> [EXCERPTED TEXT]:

--*--

Percival Tracey always got home in his car, but not in the usual way.
“Inevitably the car often broke down and Tracey, sitting behind the wheel, would complete the journey inspanned to a team of oxen. His family called the enterprise ‘Tracey’s Folly’,” records Nigel Helme in Thomas Major Cullinan: a biography.
Tracey was driving home to his 40-room, three-storey house in Mountain View. The mansion was completed in 1907, and Tracey moved in with his family. It was the only house on the rocky ridge, its sparkling white Cape Dutch gables, tall brick chimneys, and long wraparound veranda visible from miles around.
Tracey was a mining magnate, and his mansion compared admirably with other Randlords’ splendid homes - Northwards, Dolobran, Arcadia, among others in Parktown.
Tracey lived in the house for only two years before he died. He must have enjoyed those short years. The large, double-volume entrance hall is panelled with Burmese teak, and contains two 300-year-old carved oak columns, a minstrel gallery, an inglenook (a fireplace nook) and a grand wooden staircase. Halfway up the staircase is a striking window.
“The Tracey family arms and motto Honores Ambire – Surround with Honour – are preserved on a cathedral glass (textured glass) window,” writes Alkis Doucakis in In the footsteps of Gandhi.
Almost every room boasts a fireplace, often with decorative Victorian tiles and elaborate wooden mantelpieces. Floors, doors and window frames are in rich Oregon pine. Door handles and light switches are in unique brass styles, now irreplaceable.
The exterior brickwork is superb, with craftsmanship that is no longer available in this country. Jointing is evident – where plaster between bricks protrudes – and was done to prevent moisture accumulating in the spaces between bricks. Exterior piping is made of caste iron, with brass bolts – it will never rust, and will be there forever.
The Tracey family occupied the house until 1917, whereafter the Park Town School took over the building for the next 40 years, using it as a boarding house and school. In 1959 AECI bought the property, and used it as a training school and guest house. The house was sold to interior decorator Dorothy Van’t Riet in 1999.
Cargo Carriers, a family business, is the new owner, represented by Garth Bolton. The company is the fifth owner, having moved in at the end of 2008. The mansion will be the head offices of the company, and around 40 staff members have moved into their offices.
Bolton says he has had his eye on the mansion for 10 years but it was snapped up by Van’t Riet. It came on the market again in July 2008, and was sold to him on auction. Describing the moment of purchase, Bolton says after his bid there was “a pregnant silence, my stomach was churning, then the hammer came down, and thank God, it was mine”.
He paid R22-million and for that he gets three acres of land or five stands, in all some 14 500m².

--*--

> [RAW DATA]:
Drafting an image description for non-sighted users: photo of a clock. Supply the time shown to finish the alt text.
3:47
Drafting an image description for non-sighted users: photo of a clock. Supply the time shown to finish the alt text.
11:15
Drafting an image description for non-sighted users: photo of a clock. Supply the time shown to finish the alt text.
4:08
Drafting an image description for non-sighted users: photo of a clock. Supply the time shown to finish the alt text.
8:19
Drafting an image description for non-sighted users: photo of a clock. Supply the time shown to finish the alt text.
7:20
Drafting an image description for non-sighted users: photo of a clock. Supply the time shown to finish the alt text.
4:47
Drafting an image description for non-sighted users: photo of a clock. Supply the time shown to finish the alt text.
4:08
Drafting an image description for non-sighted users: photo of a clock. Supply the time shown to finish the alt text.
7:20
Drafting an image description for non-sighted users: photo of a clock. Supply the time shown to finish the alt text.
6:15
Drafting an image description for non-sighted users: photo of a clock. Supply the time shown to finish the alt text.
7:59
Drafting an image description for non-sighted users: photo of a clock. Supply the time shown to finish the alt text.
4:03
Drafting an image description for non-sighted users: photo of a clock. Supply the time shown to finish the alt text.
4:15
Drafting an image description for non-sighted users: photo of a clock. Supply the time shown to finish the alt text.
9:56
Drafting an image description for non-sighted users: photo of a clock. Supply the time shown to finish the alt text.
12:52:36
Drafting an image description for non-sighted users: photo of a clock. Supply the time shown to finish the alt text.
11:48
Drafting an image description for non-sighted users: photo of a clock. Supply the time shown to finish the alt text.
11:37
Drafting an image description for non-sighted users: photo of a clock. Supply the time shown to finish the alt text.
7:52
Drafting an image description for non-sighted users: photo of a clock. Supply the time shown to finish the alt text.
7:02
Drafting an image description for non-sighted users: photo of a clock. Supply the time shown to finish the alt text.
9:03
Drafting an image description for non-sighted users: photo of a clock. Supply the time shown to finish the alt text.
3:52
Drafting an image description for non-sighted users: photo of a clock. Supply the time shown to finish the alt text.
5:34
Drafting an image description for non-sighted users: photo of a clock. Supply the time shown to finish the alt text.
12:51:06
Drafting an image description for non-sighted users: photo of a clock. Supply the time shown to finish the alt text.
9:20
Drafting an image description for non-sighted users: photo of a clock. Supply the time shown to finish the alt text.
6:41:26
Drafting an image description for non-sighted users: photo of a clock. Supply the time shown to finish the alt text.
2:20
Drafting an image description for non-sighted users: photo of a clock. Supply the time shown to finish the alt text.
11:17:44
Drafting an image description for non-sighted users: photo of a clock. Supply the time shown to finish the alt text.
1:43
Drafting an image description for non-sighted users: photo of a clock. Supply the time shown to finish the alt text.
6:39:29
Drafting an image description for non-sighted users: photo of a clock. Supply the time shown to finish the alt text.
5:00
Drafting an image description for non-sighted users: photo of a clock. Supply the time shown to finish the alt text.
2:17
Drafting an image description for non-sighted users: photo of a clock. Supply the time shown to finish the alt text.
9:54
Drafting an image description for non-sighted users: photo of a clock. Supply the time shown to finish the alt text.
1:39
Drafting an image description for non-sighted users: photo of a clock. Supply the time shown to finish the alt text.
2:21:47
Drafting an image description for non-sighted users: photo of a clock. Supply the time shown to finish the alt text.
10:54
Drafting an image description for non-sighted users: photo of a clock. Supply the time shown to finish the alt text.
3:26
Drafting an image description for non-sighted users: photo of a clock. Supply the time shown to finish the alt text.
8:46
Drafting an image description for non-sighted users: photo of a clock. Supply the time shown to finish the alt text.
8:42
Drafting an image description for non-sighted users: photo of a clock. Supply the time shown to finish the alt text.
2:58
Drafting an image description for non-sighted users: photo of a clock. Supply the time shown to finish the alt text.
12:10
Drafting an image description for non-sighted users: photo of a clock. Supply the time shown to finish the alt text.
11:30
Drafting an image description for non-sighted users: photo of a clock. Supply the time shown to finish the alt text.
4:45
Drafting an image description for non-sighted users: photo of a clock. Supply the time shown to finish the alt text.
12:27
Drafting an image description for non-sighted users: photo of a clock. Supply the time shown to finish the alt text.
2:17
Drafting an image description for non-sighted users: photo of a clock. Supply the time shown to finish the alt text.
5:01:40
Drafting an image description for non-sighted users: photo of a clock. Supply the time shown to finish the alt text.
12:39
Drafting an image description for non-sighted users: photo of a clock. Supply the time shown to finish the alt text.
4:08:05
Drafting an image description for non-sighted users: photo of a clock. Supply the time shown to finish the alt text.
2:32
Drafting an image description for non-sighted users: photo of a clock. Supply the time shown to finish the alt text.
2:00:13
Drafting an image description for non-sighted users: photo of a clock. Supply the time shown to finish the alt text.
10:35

--*--

> [TO-DO LIST]:
A: According to the text about the Tracey mansion, how much did Garth Bolton pay for the property?
B: Render this sentence from the text about the Tracey mansion in Spanish: "The mansion was completed in 1907, and Tracey moved in with his family."
C: Write the next part of the text about the Tracey mansion, following on from its final sentence.

> [ANSWERS FOR THE EXERCISE]:
A: R22-million

B: La mansión se terminó en 1907, y Tracey se mudó allí con su familia.

C:
Bolton has divided the huge house into spaces for training and offices. He plans to restore the large coach house in the grounds.
Conservation architect Henry Paine was called in last year to give an assessment of the condition of the house. He said that the house is in reasonable condition, with some features, like a new kitchen, or the separate rooms in the attic, having been insensitively altered. The coach house has been badly damaged and stripped of its original interior.
Paine was worried about the wooden floors – in the past they were sanded too severely, meaning that their small hidden interlocking mechanisms were worn thin and could easily break, causing each plank to collapse. However, restoration of the floors has been successful. Paine has been consulted throughout the restoration.
Paine estimates that the replacement value of the house and the value of the land together total some R70-million, making it a bargain buy for Bolton.
Fixing the house
Then Bolton did another smart thing – he appointed Ryno van der Riet as his facilities contractor, in other words, the guy who goes around noting what needs fixing, then rolling up his sleeves and fixing it.
Van der Riet says it’s been a huge learning curve for him. “I have learnt a lot. A lot of things cannot be replaced, they just don’t exist anymore.”
But what he has done is be resourceful – he has learnt to source craftsmen, either a stained-glass expert, a specialist carpenter, or a coppersmith. And he has learnt to make special tools, like the one to do jointing with bricklaying.
He has developed enormous respect for the craftsmen of old. The caste iron piping with brass bolts is so easy to access, he says. The bolt is simply knocked out, allowing easy access to the inside of the pipe, for cleaning, for instance.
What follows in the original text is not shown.